Unions and industry figures are shocked at Julia Gillard's rejection of a manufacturing inquiry, saying the Prime Minister gave the impression during crisis talks yesterday that she would consider the proposal.

Australian Workers Union secretary Paul Howes, Australian Manufacturing Workers Union secretary Dave Oliver, and Australian Industry Group chief executive Heather Ridout all left yesterday's talks with the Prime Minister believing she would consider the inquiry.

But within hours, Industry Minister Kim Carr had declared the idea a non-starter.

Government insiders also said Ms Gillard had during the meeting rejected calls for a “short, sharp” inquiry into the sector.

And today the Prime Minister denied indicating she would consider an inquiry, saying: “People can get different impressions from a conversation, that's human, that's natural.”

Ms Gillard was speaking after meeting steel workers facing redundancy at Port Kembla in NSW.

Australian Manufacturing Workers Union national secretary Dave Oliver told The Australian Online after the meeting yesterday he was in no doubt Ms Gillard was considering the proposal.“We raised the idea of an inquiry,” Mr Oliver said at the time. “She's going to talk to her colleagues and come back to us.”

Mr Oliver said yesterday he was satisfied with the good hearing the delegation had been given. But while the union and industry figures left Canberra believing an inquiry was possible, Mr Carr's office soon ruled it out.

“We don't believe an inquiry is the right approach to ensuring the continuing prosperity to Australian manufacturing,” he told The Australian Online at about 3pm yesterday.“The approach is to look at the policy framework and examine ways in which it can be reviewed.”The Prime Minister said today she did not want to wait for an inquiry before acting on the issue.

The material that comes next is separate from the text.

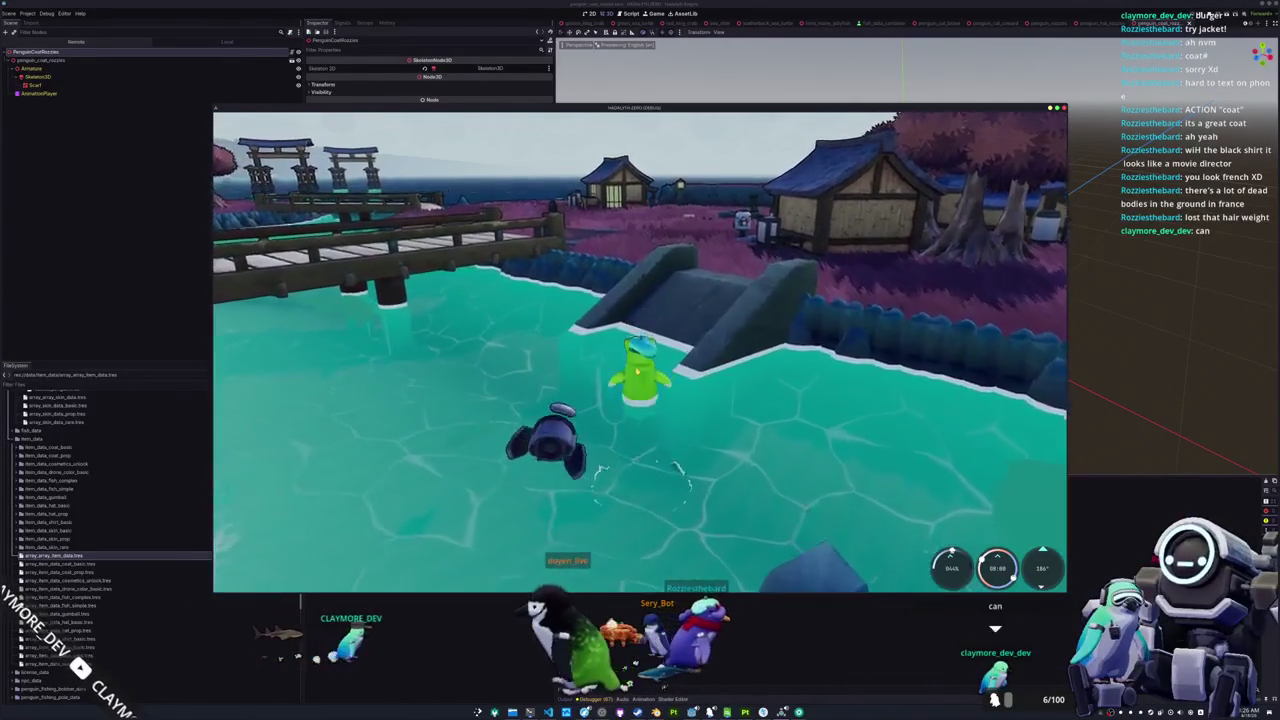
Walk the penguin up the ramp onto the grass past the bridge, then open the fish Journal
{"action": "key", "text": "w"}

“It's possible for people to take some different takes out of a conversation. My focus is on what we need to do,” she said in Port Kembla. “My focus is on action - I don't want to be held back from acting by an inquiry which would inevitably take some time. That doesn't mean we won't take the best of expert advice along the way.”

Pressed on the reactions to yesterday's meeting, she said: “What I said yesterday was that I wasn't looking at a free-ranging, free-wheeling inquiry into manufacturing, that my focus was on the actions that we needed to take.” BlueScope Steel at Port Kembla has announced 1400 job losses over the past fortnight, blaming the effects of the high Australian dollar for its decision to close export operations.

Labor Left convenor Doug Cameron said he was also surprised and annoyed at the move, describing it as “dumb” and “economically irresponsible”. “I just think it's premature to be saying there should be no inquiry,” he said. “It's economically irresponsible not to take a close look at the manufacturing industry.”

Opposition Leader Tony Abbott said he could not understand why the government did not want to hear the facts about manufacturing. Mr Abbott said he had commissioned an industry policy review. “It's very important that we listen to the concerns of the struggling industries of this country,” he said.

“It's very important that government policies are informed by the facts and I can't understand why the Prime Minister doesn't want to listen.